Midden in Princeton ligt het kerkhof van de Nassau Presbyterian Church. Er zijn verschillende ingangen waar je zo met de auto mag binnenrijden. Het staat bekend als de Westminster Abbey van de Verenigde Staten, zo veel prominenten liggen er begraven. Bij binnenkomst pak ik een kaart met routebeschrijving. Ik vind ze makkelijk, de presidenten, de geleerden, de schrijvers. Het ene graf is nog imposanter dan het andere; veel standbeelden op hoge sokkels, pilaren met een engel of Jezus erop. Latijnse teksten zijn kwistig rondgestrooid en op de verse graven liggen dure boeketten. Deze protserige begraafplaats trekt jaarlijks duizenden bezoekers.
Het is een raar gevoel me te midden van zoveel beroemdheden te bevinden, ook al zijn ze dood. Het doet me denken aan een bezoek aan het wassenbeeldenmuseum in Amsterdam. Mensen stonden in de rij om foto’s te maken van zichzelf naast Diana of Marilyn Monroe. Overigens zul je de beroemdste wetenschapper aller tijden, die in deze stad woonde en stierf, niet vinden. Einstein voelde aankomen dat zijn graf een bedevaartsoord zou worden en wilde dat voorkomen. Hij bepaalde dat zijn as op een geheime plek werd uitgestrooid.
Gauw vertrek ik van deze dodenakker. De dood en wat daarbij komt kijken, heeft niets aantrekkelijks voor me. De Amerikanen denken daar duidelijk anders over. Zoals bij ons alles vanaf november in het teken van Sinterklaas staat, draait hier alles om Halloween. Doodshoofdkoekjes liggen in de Trader Joe’s, de kindgerichte biologische supermarkt, gemoedelijk naast de pindakaas die Amerikaanse kinderen op hun jam smeren. Elke dag passeer ik een tuin met een graf dat open- en dichtklapt. Dit vergezeld van een gil, waarbij een hand op en neer beweegt. Mijn feest is het niet. Maar ik ben de enige die kippenvel krijgt wanneer ik een peuter zie verkleed als skelet. Met de dood moet je niet spotten.
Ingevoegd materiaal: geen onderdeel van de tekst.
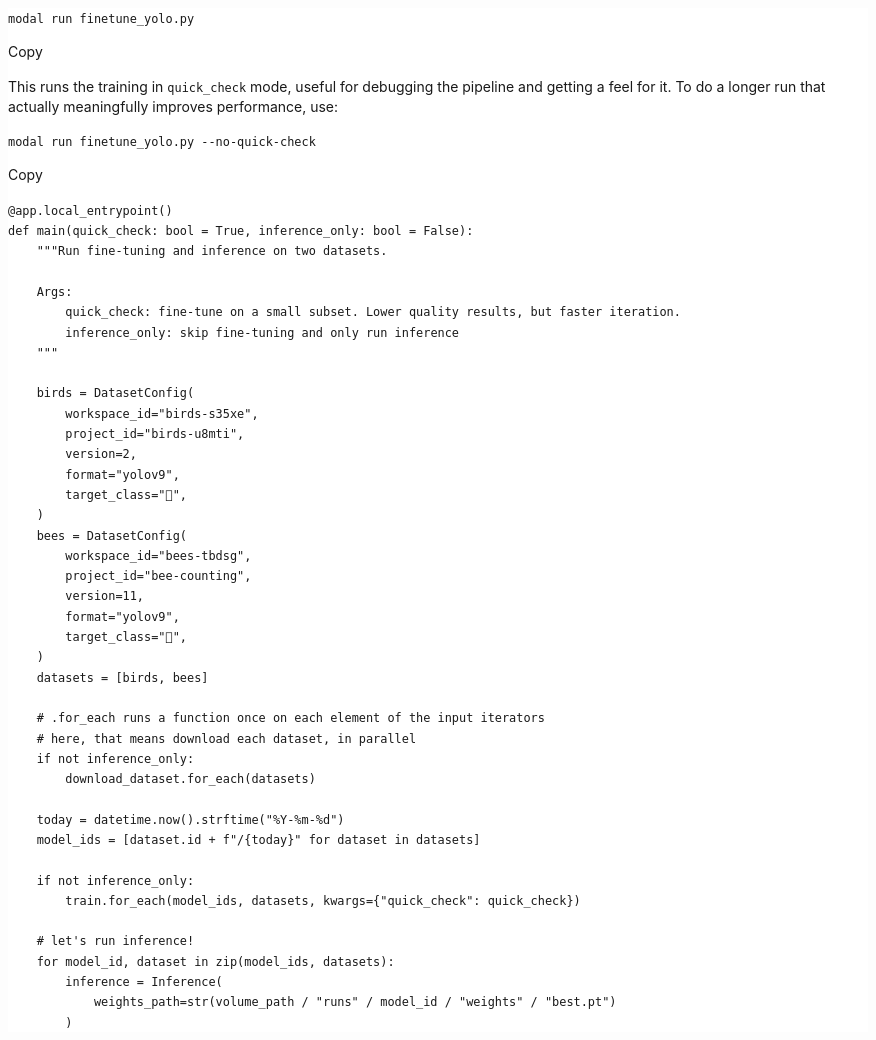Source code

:     modal run finetune_yolo.py

Copy

This runs the training in `quick_check` mode, useful for debugging the
pipeline and getting a feel for it. To do a longer run that actually
meaningfully improves performance, use:

    modal run finetune_yolo.py --no-quick-check

Copy

    @app.local_entrypoint()
    def main(quick_check: bool = True, inference_only: bool = False):
        """Run fine-tuning and inference on two datasets.

        Args:
            quick_check: fine-tune on a small subset. Lower quality results, but faster iteration.
            inference_only: skip fine-tuning and only run inference
        """

        birds = DatasetConfig(
            workspace_id="birds-s35xe",
            project_id="birds-u8mti",
            version=2,
            format="yolov9",
            target_class="🐥",
        )
        bees = DatasetConfig(
            workspace_id="bees-tbdsg",
            project_id="bee-counting",
            version=11,
            format="yolov9",
            target_class="🐝",
        )
        datasets = [birds, bees]

        # .for_each runs a function once on each element of the input iterators
        # here, that means download each dataset, in parallel
        if not inference_only:
            download_dataset.for_each(datasets)

        today = datetime.now().strftime("%Y-%m-%d")
        model_ids = [dataset.id + f"/{today}" for dataset in datasets]

        if not inference_only:
            train.for_each(model_ids, datasets, kwargs={"quick_check": quick_check})

        # let's run inference!
        for model_id, dataset in zip(model_ids, datasets):
            inference = Inference(
                weights_path=str(volume_path / "runs" / model_id / "weights" / "best.pt")
            )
Het kan ook anders. Vlakbij aan de rand van het bos, waar het open veld begint, ligt een kleine begraafplaats. Niet meer dan een weitje, naast een schoolgebouw. Brokjes steen liggen her en der over het gras verspreid. Alsof ze uit de hemel zijn gevallen, met een plofje, net hard genoeg om bestand te zijn tegen de orkanen die hier nogal eens razen. Bij een van de steentjes tref ik een vrouw van een jaar of tachtig. Haar grijze haar naar achter gekamd in een eenvoudige knot. Ze draagt een wollen jurk en wandelschoenen. Haar houten wandelstok heeft ze in het gras geplant en ze leunt er een beetje tegenaan. „Mijn ouders liggen hier begraven”, zegt ze. Ik kijk naar de grond, naar de twee mossige keitjes aan haar voeten. „Mooi, die kleine steentjes”, zeg ik.
„Wij quakers houden niet van protserige graven”, zegt ze. „Voor God is immers iedereen gelijk.” Ze bukt om een weidebloempje neer te leggen dat ze zojuist in het veld geplukt moet hebben. Ze groeien hier overal. Bij het geluid van een belletje kijkt ze op. Kinderen rennen naar buiten de schommel op. Lachend zwaait ze met haar stok naar de kinderen die terugwuiven. „Ik kom hier vaak”, zegt ze. „Een fijne plek.” Ik ben het met haar eens.
Verschenen in NRC Handelsblad, 30 oktober 2012.